Dans cette deuxième partie, l’auteur nous invite à réfléchir au fait que nous sommes tous les éléments d’un flux, que ce soit en attendant devant un automate bancaire ou quand on calcule la durée d’un trajet pour se rendre à un rendez-vous. Il montre ensuite que la logique des flux se retrouve à la fois dans la politique des hotspots pour gérer les flux migratoires que dans la façon de considérer l’hôpital avec entrées et sorties à maximiser. On peut prolonger et dire que « requalifier l’environnement et les ressources naturelles comme des flux intrants et extrants n’est pas sans conséquence. » Enfin, si on y réfléchit bien, Youtube s’inscrit dans la même logique de flux. Sur le capitalisme en général, on ne peut que conseiller, comme l’auteur, l’ouvrage de Shoshana Zuboff qui a mis en évidence deux dimensions de la logistique des affects : l’appropriation des données et l’automatisation des émotions. 
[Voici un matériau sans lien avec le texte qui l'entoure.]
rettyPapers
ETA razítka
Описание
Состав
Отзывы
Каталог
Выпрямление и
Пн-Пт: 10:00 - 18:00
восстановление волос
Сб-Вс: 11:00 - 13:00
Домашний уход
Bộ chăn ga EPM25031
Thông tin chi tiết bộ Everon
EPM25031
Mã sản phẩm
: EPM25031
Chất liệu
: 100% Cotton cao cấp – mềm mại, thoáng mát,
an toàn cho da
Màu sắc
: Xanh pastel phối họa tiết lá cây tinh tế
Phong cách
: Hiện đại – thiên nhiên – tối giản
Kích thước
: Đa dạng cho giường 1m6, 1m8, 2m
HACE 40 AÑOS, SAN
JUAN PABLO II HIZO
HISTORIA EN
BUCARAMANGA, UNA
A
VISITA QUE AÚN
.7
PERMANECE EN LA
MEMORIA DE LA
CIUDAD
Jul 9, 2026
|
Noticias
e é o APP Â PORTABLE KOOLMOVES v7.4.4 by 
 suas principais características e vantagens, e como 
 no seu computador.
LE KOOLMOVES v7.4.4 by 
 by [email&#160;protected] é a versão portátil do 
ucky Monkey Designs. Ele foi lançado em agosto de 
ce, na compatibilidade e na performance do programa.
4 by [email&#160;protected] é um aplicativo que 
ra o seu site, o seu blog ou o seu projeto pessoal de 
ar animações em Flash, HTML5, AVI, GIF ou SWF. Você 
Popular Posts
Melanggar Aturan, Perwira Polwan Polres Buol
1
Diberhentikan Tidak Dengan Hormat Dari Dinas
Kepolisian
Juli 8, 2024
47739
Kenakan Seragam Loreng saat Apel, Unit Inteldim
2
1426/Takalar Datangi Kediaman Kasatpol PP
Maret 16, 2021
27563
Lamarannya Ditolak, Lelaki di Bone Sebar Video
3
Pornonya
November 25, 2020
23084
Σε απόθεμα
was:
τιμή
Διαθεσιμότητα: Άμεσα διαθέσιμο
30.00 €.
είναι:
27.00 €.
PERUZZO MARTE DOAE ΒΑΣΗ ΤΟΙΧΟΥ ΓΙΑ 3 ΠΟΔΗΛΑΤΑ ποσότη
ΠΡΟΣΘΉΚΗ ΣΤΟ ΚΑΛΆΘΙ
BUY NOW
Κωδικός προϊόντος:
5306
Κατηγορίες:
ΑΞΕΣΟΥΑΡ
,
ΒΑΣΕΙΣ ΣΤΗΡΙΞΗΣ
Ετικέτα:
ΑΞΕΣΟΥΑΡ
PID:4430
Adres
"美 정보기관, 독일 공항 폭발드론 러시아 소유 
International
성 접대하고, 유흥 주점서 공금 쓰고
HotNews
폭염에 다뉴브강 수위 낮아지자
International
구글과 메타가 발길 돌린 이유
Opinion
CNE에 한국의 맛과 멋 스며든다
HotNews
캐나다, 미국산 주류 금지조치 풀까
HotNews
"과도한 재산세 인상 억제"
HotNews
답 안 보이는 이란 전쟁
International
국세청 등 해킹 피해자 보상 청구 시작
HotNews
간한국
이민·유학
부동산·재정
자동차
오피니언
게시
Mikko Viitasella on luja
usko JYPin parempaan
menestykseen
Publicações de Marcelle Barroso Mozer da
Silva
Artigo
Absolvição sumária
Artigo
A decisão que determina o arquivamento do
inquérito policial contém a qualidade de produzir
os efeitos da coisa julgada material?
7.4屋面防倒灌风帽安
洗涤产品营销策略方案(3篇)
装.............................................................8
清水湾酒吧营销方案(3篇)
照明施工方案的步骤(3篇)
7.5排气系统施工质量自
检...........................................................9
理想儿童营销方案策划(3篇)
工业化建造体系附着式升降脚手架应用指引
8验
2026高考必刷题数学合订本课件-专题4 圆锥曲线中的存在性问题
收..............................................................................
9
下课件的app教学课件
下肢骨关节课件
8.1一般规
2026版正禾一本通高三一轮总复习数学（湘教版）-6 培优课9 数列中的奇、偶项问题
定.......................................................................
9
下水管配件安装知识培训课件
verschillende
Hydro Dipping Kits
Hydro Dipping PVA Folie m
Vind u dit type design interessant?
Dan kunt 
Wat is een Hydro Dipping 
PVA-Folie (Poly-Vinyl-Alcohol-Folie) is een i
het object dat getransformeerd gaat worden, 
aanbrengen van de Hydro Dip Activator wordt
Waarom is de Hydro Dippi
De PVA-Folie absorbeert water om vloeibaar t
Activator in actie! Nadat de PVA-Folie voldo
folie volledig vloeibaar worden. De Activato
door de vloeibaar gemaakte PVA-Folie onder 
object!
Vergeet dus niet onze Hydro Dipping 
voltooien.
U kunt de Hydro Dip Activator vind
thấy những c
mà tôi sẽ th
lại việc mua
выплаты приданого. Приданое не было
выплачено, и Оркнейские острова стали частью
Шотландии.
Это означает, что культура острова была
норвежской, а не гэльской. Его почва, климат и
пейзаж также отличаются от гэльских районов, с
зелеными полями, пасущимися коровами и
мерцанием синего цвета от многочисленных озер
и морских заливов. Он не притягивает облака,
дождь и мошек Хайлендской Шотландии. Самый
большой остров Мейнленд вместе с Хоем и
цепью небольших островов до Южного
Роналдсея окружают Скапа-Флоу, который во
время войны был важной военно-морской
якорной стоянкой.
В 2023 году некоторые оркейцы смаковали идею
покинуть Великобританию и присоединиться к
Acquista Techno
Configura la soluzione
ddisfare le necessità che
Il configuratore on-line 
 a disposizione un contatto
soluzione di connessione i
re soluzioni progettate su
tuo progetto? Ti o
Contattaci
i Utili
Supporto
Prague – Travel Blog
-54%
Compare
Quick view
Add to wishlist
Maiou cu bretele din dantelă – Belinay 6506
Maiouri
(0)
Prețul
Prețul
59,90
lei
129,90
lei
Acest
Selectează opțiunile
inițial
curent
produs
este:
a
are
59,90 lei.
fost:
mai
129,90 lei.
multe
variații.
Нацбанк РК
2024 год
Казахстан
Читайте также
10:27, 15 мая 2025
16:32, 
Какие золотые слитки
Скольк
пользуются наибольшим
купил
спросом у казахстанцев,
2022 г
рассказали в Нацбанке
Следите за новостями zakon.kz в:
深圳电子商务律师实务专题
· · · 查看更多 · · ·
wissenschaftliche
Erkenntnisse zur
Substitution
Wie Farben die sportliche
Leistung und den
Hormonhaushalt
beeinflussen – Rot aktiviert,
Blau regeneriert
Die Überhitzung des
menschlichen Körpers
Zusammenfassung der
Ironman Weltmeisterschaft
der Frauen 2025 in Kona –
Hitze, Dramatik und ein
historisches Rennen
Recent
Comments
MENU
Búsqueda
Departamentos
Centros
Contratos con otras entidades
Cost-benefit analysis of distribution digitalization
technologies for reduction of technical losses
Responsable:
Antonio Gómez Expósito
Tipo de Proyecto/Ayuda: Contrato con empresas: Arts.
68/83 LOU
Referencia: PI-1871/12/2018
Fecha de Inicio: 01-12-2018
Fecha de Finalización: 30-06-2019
Le management des circulations

Dans plusieurs pays les allées et venues des personnes dans l’espace urbain sont contrôlées, composant « un gouvernement des circulations ». Stefano Harney et Fred Moten soulignent que la logistique est révélatrice d’un principe central de l’accumulation capitaliste. Depuis 2007, il existe aussi un classement des pays en fonction de leur « indice de performance logistique ». L’auteur revient ensuite sur la question des ports et sur la captation des flux qui joue un rôle crucial pour maximiser la valeur créée par les circulations. 

Zones d’ombre

Mathieu Quet raconte le piratage informatique dont a été victime le géant de la logistique, Maersk, qui a complètement paralysé l’activité de ses soixante-seize terminaux, des Etats-Unis à l’Inde en passant par l’Europe. Cette attaque montre la fragilité du système. C’est l’occasion de passer en revue d’autres formes de circulation qui existaient auparavant et qui parfois continuent d’exister. On peut ainsi parler de la hawala, un réseau de paiement transnational informel qui fonctionne en dehors de la juridiction des états. Ce mode de fonctionnement existe depuis des siècles et a joué un rôle marchand essentiel. Il faut aussi se rappeler que, pendant des siècles, différentes monnaies d’échanges ont existé, que ce soient des pièces d’argent ou des coquillages. 

Vers la crise logistique

« La crise globale provoquée par la pandémie a révélé d’une façon brutale l’interdépendance des multiples fractures du royaume logistique ». Comme le remarque l’auteur, « plus les marchandises circulent, plus leur manque devient un problème critique ». Il a fallu inventer une logistique de crise. Pendant ce temps, des plateformes comme Netflix, Zoom ou Amazon ont pris une place écrasante. 

Faire barrage

Pour la sociologue Beverly Silver, «  le monde des transports fut le théâtre de plus du tiers des conflits de travail entre 1870 et 1996 ». Il faut réfléchir selon d’autres logiques en développant, par exemple, les circuits courts.

Dérouter l’adversaire

Au final, et Mathieu Quet le reconnait bien volontiers, la tâche est colossale car c’est toute la «  grammaire technocapitaliste du mouvement qui enserre nos déplacements… qu’il nous faut mettre en déroute ». Il faut aussi séparer l’idée de mouvement et de maximisation. De même, il faut repenser l’univers marchand qui au-delà des aspects économiques doit contribuer à la création d’un lien social « ne supposant pas d’asservir toutes les relations à la nécessité de son expansion ». Enfin, d’autres modes de transports comme les boutres dans l’Océan indien ont existé et il n’y a pas de raison de les faire disparaitre. 

Cet ouvrage de Mathieu Quet invite donc à s’arrêter pour réfléchir sur la logique de maximisation des flux. Il propose surtout une approche globale particulièrement intéressante pour éclairer autrement certaines évidences ou pour faire prendre conscience de l’extension de cette logique à toutes les dimensions de nos vies.